The Strasbourg Court (Second Section) came out with a landmark judgment yesterday; Kiss v. Hungary. The applicant, Mr. Kiss, suffers from manic depression. Due to this condition he was placed under partial guardianship in 2005. In 2006, with the elections coming up, he realized that the Hungarian law forbade him to vote, as all persons put under (partial or complete) guardianship were disenfranchised. The Court holds that article 3 of Protocol 1 (right to free elections) is violated.
Kiss v. Hungary is a great case for a few reasons. To begin, this is the first time the Court refers to the recent United Nations Convention on the Rights of Persons with Disabilities (“the Disability Convention”). Thus the door is opened for further and more intensive use of this recent Convention. This will undoubtedly gladden all the proponents of a disability-sensitive case law.
But the part the Court’s reasoning that excites me the most is where they explicitly condemn the stereotyping indulged in by the Hungarian legislators. To my knowledge – and I readily admit I haven’t done thorough research on this topic yet – this is the first case where the Court explicitly employs an anti-stereotyping approach in a disability-context. Even though scholars, like Michael Perlin, have maintained for years that stereotypes pollute all aspects of disability law.
It is worth quoting the relevant paragraph at length here (citations omitted):
42. The Court cannot accept, however, that an absolute bar on voting by any person under partial guardianship, irrespective of his or her actual faculties, falls within an acceptable margin of appreciation. Indeed, while the Court reiterates that this margin of appreciation is wide, it is not all-embracing (Hirst v. the United Kingdom (no. 2) [GC], op. cit., § 82). In addition, if a restriction on fundamental rights applies to a particularly vulnerable group in society, who have suffered considerable discrimination in the past, such as the mentally disabled, then the State’s margin of appreciation is substantially narrower and it must have very weighty reasons for the restrictions in question (cf. also the example of those suffering different treatment on the ground of their gender – Abdulaziz, Cabales and Balkandali v. the United Kingdom, 28 May 1985, § 78, Series A no. 94, race – D.H. and Others v. the Czech Republic [GC], no. 57325/00, § 182, ECHR 2007‑…, or sexual orientation – E.B. v. France [GC], no. 43546/02, § 94, ECHR 2008‑…). The reason for this approach, which questions certain classifications per se, is that such groups were historically subject to prejudice with lasting consequences, resulting in their social exclusion. Such prejudice may entail legislative stereotyping which prohibits the individualised evaluation of their capacities and needs (cf. Shtukaturov v. Russia, no. 44009/05, § 95, 27 March 2008).
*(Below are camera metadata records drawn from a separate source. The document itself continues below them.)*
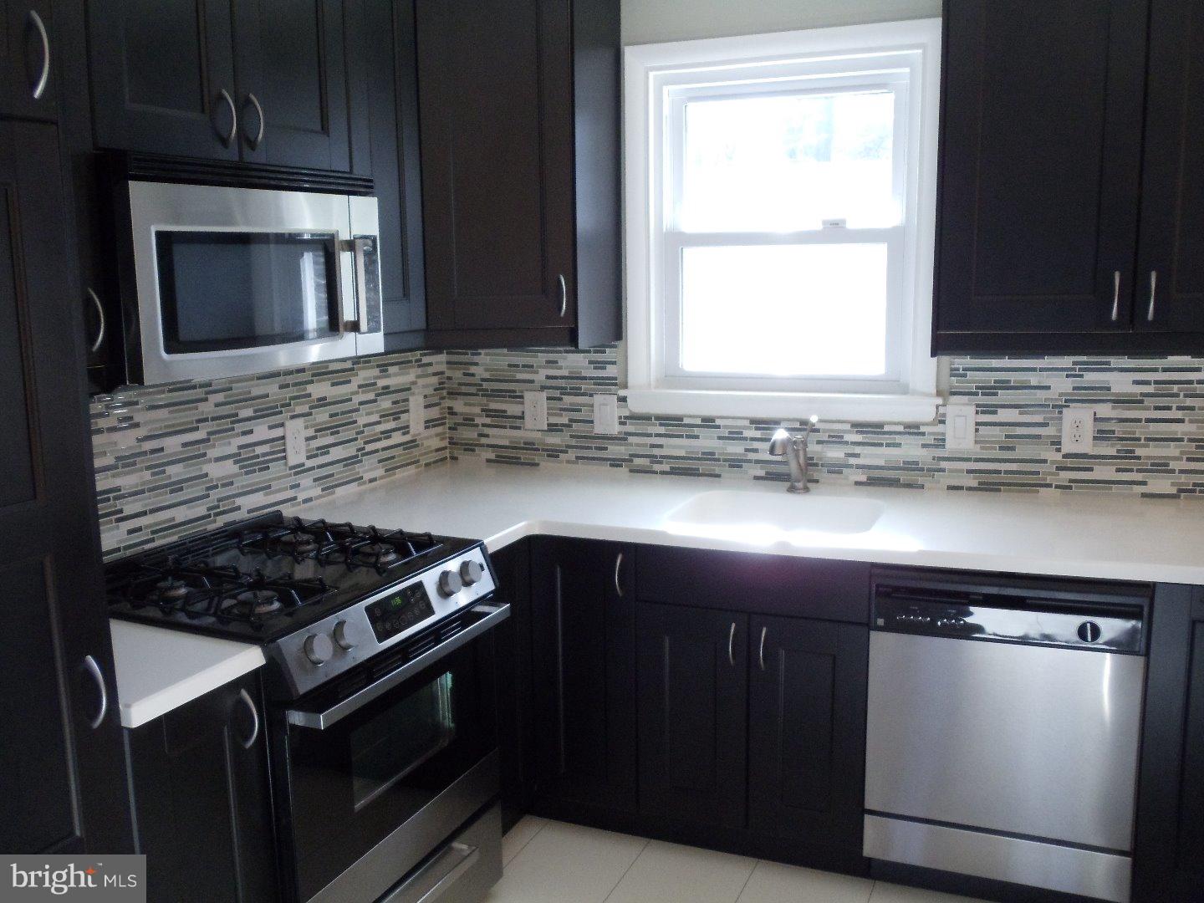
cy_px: 452
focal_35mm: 44
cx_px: 602
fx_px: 1530
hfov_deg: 42.9
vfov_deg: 32.9
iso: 400
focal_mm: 6
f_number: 3.5
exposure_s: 1/60
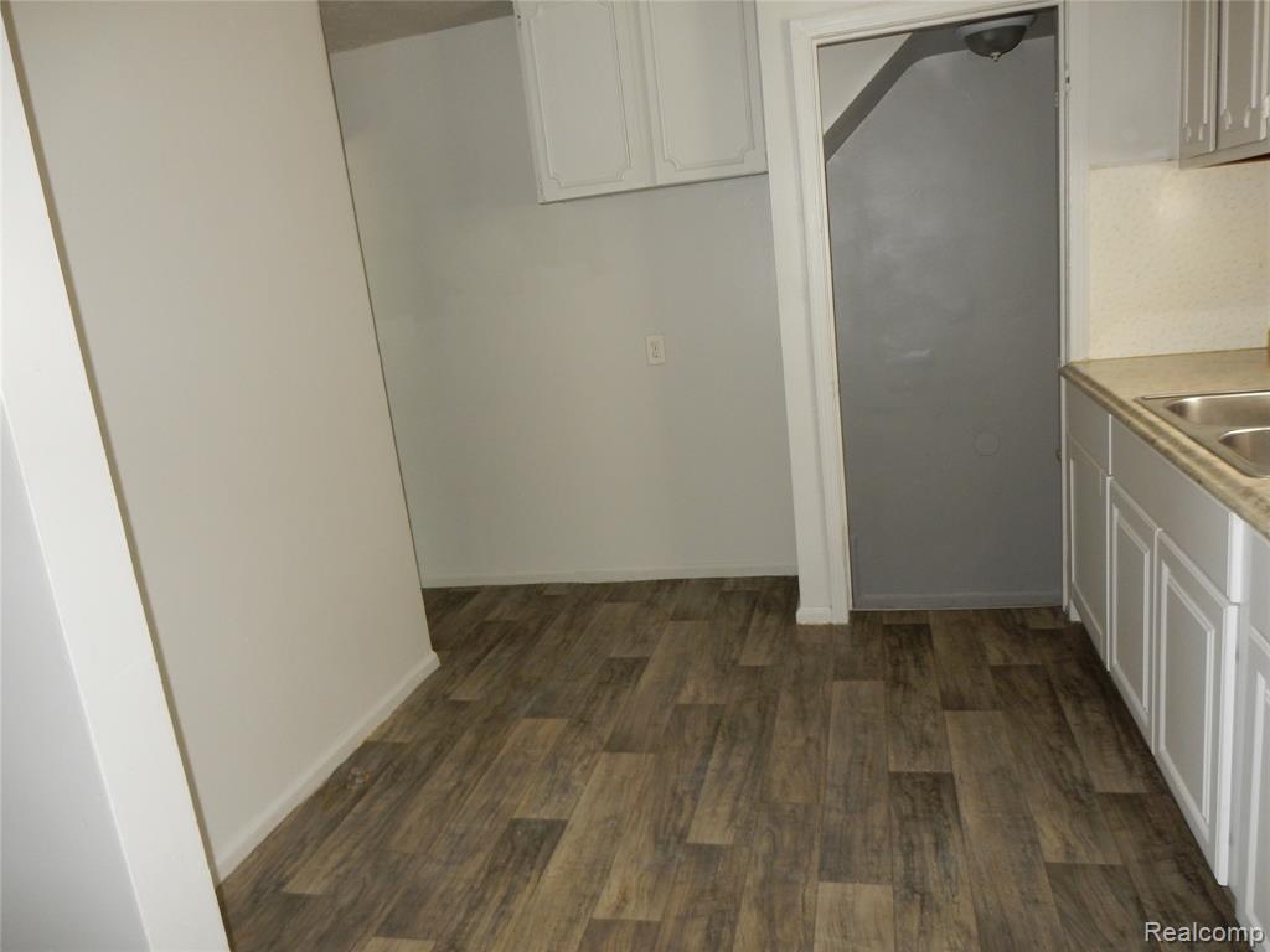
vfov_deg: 54.9
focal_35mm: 25
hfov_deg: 69.4
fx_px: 917
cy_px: 476
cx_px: 635
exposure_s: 1/30
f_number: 3.7
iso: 220
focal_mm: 4.5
Stereotypes are assumptions about the characteristics of certain groups of people. Stereotypes are always contingent on history, as they are the social and cultural constructions that we use to make the world around us manageable. These constructions differ with time and place. The Court’s acknowledgment of a history of discrimination is therefore especially important. Stereotypes do not necessarily have to be negative, but in this case the operative stereotype was clearly negative; namely that people with a mental handicap are not “capable of assessing the consequences of their decisions and making conscious and judicious decisions” (par. 38) and that they are incapable of participating in public affairs. Such stereotypes are egregious and the Court is apt at pointing out their harm: legislative stereotyping makes it impossible that individuals are evaluated according to their capacities and needs.
An anti-stereotyping approach fits the obligations that the Disability Convention entails. Art. 8 of that Convention stipulates that: “States Parties undertake to adopt immediate, effective and appropriate measures(b) To combat stereotypes, prejudices and harmful practices relating to persons with disabilities, including those based on sex and age, in all areas of life”. Even though the Court does not mention this article, their approach is clearly in line with it. This is the sort of perspective the Court should embrace in all disability cases.